Read through the entries below and copy each line where "tijekom" turns up.

Collected data entries:
== Segment start ==

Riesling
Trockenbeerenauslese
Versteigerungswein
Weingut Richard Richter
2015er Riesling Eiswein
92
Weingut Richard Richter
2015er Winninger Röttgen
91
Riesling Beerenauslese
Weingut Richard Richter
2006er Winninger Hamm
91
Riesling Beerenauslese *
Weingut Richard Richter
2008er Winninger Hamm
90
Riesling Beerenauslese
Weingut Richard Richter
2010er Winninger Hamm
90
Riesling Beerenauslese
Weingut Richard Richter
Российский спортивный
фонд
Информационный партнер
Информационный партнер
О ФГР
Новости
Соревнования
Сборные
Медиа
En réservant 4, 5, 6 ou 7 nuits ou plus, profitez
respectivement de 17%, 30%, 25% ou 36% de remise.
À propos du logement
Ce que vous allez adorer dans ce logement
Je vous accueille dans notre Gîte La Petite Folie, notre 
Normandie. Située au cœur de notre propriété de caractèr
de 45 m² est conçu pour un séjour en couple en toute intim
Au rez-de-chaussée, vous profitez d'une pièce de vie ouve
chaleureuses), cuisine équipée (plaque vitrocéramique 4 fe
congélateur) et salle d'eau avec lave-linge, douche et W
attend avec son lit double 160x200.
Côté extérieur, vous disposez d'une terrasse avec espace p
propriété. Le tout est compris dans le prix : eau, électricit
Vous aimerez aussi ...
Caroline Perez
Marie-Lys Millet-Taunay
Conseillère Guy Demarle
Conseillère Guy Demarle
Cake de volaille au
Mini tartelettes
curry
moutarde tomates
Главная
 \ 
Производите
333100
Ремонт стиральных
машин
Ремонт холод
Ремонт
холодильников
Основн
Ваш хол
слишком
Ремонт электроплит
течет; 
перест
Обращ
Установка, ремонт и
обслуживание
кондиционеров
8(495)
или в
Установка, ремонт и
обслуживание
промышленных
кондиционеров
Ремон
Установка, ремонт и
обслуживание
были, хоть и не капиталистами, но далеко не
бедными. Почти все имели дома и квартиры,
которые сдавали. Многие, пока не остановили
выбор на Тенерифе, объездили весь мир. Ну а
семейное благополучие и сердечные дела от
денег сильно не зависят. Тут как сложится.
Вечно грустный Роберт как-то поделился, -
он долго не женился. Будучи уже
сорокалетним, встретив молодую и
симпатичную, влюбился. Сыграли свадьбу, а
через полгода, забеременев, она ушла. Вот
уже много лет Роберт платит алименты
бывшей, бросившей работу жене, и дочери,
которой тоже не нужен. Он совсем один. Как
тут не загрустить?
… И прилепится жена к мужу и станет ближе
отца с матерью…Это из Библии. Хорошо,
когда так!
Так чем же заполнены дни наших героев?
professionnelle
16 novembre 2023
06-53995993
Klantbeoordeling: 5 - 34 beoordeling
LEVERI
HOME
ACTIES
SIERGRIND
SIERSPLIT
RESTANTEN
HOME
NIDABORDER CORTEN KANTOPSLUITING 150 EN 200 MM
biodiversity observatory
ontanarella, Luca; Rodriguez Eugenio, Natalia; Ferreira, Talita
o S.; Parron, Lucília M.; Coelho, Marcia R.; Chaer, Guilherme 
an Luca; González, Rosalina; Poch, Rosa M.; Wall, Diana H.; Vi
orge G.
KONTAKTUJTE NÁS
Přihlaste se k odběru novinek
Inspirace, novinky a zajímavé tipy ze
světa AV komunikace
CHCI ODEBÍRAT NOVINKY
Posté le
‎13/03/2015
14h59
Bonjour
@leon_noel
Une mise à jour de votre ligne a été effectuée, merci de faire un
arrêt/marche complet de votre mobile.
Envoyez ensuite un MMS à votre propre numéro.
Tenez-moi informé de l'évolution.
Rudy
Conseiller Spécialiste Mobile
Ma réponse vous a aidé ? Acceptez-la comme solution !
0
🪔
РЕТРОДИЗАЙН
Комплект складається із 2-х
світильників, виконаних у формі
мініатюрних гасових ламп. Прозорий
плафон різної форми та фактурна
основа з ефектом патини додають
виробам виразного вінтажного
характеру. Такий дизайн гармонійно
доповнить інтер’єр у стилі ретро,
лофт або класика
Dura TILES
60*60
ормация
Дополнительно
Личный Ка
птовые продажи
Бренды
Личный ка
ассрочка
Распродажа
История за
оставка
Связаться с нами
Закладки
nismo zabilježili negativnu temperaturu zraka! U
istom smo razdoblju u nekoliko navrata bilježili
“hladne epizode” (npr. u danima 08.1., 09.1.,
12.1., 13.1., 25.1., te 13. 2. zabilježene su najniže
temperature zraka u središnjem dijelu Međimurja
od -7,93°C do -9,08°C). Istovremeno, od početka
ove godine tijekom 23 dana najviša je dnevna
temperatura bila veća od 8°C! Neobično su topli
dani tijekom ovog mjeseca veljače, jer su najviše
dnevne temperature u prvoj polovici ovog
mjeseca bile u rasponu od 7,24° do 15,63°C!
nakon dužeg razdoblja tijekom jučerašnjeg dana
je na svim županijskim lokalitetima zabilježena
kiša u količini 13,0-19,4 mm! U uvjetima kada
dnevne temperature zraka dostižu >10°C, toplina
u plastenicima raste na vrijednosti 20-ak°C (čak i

== Segment end ==

TASK ANSWER
ove godine tijekom 23 dana najviša je dnevna
dani tijekom ovog mjeseca veljače, jer su najviše
nakon dužeg razdoblja tijekom jučerašnjeg dana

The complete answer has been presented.